**THE PROBLEM:** Without the pictures, copy the entries below word for word.

**SUPPLIED INFORMATION:**
╭──

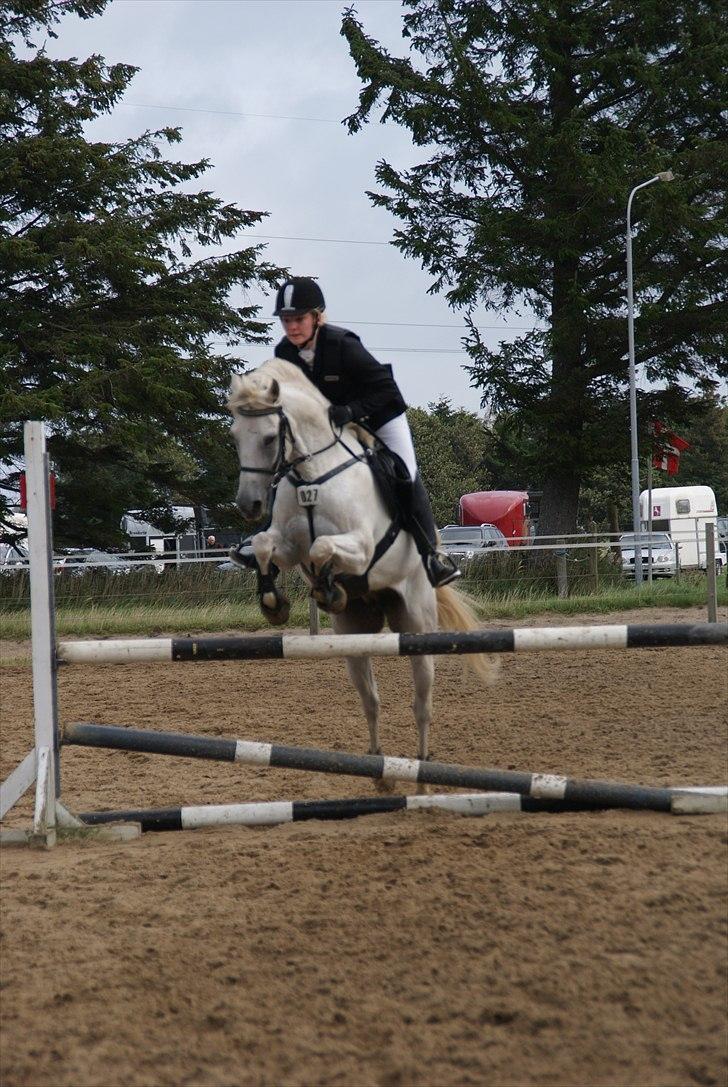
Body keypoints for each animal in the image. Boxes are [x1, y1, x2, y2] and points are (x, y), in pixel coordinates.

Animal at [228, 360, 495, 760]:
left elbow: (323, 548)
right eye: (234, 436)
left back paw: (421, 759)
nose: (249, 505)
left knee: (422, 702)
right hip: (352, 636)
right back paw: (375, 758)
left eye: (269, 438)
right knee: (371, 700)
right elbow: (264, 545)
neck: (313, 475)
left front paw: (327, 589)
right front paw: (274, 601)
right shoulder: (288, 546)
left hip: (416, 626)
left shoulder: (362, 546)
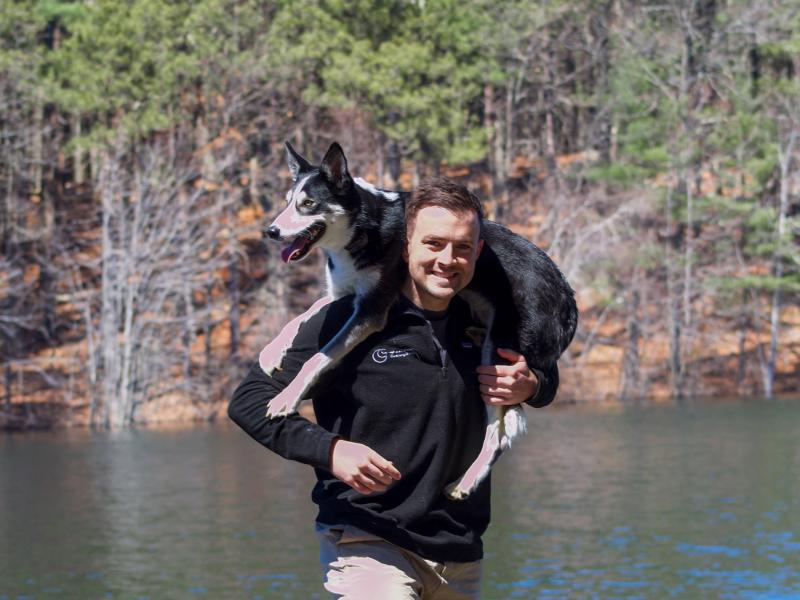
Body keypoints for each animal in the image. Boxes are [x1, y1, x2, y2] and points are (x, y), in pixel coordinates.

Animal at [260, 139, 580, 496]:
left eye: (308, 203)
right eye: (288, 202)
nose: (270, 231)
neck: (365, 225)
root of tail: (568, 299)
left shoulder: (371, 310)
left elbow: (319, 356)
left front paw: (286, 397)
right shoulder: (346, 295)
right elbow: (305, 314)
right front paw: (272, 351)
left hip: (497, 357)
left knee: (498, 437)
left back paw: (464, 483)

╰──

**THE ANSWER:**
Body keypoints for each animal in the image. Boxes are [x1, y1, x2, y2] and points are (x, y), in pixel coordinates.

Animal at [228, 360, 495, 760]:
left elbow: (323, 548)
right eye: (234, 436)
left back paw: (421, 759)
nose: (249, 505)
left knee: (422, 702)
right hip: (352, 636)
right back paw: (375, 758)
left eye: (269, 438)
right knee: (371, 700)
right elbow: (264, 545)
neck: (313, 475)
left front paw: (327, 589)
right front paw: (274, 601)
right shoulder: (288, 546)
left hip: (416, 626)
left shoulder: (362, 546)
Body keypoints for each animal in the image. Boxes are [x1, y1, x2, y2] and points are (x, y), in pixel coordinates.

Animal at [260, 139, 580, 496]:
left eye: (308, 203)
right eye: (288, 202)
nose: (270, 231)
neck: (365, 225)
root of tail: (568, 299)
left shoulder: (371, 310)
left elbow: (319, 356)
left front paw: (286, 397)
right shoulder: (346, 295)
right elbow: (305, 314)
right front paw: (272, 351)
left hip: (497, 357)
left knee: (498, 437)
left back paw: (464, 483)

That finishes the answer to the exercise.